**Work to complete:**
1. List every web address given as a reference in the Haskell mailing list reply about monad transformers.
2. Carry on writing the Haskell mailing list reply about monad transformers, starting after its final sentence.

::: Selected excerpt :::

Hi Dmitry,

Perhaps you just want monad transformers [1, 2]. If you're not familiar with them, you should probably read [3].

With transformers you'd be able to do this (and more):

$ return 2 :: IO Int
$ return 2 :: ListT Maybe Int   -- this works like Maybe [Int]
$ return 2 :: MaybeT [] Int     -- this works like [Maybe Int]

$ runListT $ return 2 :: Maybe [Int]
Just [2]

[1] http://hackage.haskell.org/package/transformers
[2] http://hackage.haskell.org/package/mtl
[3] http://web.cecs.pdx.edu/~mpj/pubs/springschool.html


2013/11/23 Dmitry Bogatov <KAction@gnu.org>

Hi, list!

I want to write function, that will stack `return` as much times, as
necessery. In code, I want
<$> magicLift 2 :: IO Int
<$> magicLift 2 :: Maybe [Int]
both be valid.

::: Information supplied :::

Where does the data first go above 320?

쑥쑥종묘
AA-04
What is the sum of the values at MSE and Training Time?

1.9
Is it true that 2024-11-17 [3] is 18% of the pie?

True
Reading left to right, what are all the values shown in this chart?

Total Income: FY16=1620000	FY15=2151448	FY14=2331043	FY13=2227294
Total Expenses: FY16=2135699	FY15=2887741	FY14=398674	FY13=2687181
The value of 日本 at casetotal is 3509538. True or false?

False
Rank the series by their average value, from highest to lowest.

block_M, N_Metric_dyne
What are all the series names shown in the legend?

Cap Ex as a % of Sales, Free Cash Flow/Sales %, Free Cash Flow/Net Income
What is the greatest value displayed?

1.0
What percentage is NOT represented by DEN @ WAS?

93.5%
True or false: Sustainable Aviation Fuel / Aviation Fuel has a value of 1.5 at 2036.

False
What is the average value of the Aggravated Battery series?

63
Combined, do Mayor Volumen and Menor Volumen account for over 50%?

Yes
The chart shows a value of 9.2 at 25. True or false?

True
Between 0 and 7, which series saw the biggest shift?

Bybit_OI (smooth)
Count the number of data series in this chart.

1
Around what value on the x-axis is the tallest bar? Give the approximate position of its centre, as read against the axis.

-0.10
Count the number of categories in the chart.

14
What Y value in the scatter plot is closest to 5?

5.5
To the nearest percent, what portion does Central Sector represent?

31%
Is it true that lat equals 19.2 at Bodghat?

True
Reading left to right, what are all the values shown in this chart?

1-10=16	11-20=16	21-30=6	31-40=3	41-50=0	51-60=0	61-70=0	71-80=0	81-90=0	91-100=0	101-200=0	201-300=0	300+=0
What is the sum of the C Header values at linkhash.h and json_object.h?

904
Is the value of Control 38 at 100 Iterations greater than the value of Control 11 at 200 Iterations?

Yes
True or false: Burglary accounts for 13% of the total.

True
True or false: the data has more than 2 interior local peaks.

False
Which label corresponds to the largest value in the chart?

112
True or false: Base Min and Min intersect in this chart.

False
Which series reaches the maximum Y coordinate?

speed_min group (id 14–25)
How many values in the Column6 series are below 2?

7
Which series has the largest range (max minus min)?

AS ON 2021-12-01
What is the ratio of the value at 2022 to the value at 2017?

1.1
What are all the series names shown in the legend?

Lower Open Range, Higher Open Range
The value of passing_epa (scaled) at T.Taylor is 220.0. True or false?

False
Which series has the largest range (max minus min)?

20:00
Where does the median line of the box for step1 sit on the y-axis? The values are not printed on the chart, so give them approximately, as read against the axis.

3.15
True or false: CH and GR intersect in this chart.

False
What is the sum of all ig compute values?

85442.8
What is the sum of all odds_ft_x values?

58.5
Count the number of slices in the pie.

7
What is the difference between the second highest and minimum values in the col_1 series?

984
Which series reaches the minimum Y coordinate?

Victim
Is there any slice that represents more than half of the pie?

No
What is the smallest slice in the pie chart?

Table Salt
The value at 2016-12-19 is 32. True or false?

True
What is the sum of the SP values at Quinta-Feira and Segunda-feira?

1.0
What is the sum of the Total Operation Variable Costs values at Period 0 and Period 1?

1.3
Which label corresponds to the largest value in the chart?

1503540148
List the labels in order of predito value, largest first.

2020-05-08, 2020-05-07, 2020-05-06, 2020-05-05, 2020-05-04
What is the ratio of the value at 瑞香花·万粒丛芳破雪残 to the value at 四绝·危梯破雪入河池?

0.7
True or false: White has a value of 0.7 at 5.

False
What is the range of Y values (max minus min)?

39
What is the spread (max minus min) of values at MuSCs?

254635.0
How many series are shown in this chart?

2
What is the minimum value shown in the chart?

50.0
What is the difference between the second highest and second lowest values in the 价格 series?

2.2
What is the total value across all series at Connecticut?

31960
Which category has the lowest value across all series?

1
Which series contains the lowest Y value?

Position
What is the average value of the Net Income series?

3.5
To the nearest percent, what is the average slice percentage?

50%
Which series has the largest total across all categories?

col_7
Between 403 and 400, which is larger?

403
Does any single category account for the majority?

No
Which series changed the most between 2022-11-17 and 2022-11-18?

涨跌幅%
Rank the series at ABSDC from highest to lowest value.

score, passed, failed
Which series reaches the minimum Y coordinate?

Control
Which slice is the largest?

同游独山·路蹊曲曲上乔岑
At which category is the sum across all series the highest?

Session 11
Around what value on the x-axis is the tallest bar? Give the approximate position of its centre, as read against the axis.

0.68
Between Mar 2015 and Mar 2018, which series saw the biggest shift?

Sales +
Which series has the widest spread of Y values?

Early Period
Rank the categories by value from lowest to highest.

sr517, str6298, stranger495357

:::

**Responses by item number:**
1.
http://hackage.haskell.org/package/transformers
http://hackage.haskell.org/package/mtl
http://web.cecs.pdx.edu/~mpj/pubs/springschool.html

2.
My best approach is following (not work)

    {-# LANGUAGE FlexibleInstances #-}
    {-# LANGUAGE UndecidableInstances #-}

    class Monad m => MonadS m where
        liftS :: a -> m a

    instance (Monad m) => MonadS m where
        liftS = return

but
<$> :t liftS 2
liftS 2 :: (Monad m, Num a) => m a

What would you suggest?

--
Best regards, Dmitry Bogatov <KAction@gnu.org>,
Free Software supporter and netiquette guardian.